▸ **Dataset**:
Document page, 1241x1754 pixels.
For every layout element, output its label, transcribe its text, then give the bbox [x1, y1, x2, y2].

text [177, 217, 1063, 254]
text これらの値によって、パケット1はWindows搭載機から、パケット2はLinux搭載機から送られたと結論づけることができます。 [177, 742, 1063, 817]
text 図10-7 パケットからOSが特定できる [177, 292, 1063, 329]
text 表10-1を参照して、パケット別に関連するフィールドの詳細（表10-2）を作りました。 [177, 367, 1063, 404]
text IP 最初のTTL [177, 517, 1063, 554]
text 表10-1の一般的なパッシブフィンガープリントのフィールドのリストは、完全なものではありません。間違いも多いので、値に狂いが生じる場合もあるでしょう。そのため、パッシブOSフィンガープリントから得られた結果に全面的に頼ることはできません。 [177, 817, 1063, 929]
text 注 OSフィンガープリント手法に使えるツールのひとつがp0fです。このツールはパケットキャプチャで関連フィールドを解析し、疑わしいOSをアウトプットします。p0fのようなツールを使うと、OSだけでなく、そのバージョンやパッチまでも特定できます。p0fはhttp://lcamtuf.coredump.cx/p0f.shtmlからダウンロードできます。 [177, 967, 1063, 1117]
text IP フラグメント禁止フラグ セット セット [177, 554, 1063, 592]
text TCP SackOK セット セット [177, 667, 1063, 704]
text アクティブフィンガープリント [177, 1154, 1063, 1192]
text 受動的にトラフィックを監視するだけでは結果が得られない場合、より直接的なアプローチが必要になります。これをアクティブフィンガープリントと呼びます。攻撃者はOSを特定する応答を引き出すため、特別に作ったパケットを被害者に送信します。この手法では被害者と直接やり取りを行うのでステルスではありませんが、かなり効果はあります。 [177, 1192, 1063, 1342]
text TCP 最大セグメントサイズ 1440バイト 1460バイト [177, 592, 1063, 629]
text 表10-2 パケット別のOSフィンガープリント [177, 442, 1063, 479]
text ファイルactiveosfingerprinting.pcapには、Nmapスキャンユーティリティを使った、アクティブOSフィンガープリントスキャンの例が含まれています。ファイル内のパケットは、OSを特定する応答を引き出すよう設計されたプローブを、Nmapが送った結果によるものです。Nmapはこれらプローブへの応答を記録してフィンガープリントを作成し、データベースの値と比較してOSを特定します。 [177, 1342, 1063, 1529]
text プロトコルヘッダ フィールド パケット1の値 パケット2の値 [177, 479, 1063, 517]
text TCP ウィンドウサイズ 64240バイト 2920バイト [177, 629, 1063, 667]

▸ **Exercise prompt**:
Begin with the first line of the records and finish with the line containing "For every layout". Reproduce those lines exactly, both ends included, and nothing else.

▸ **Task response**:
Document page, 1241x1754 pixels.
For every layout element, output its label, transcribe its text, then give the bbox [x1, y1, x2, y2].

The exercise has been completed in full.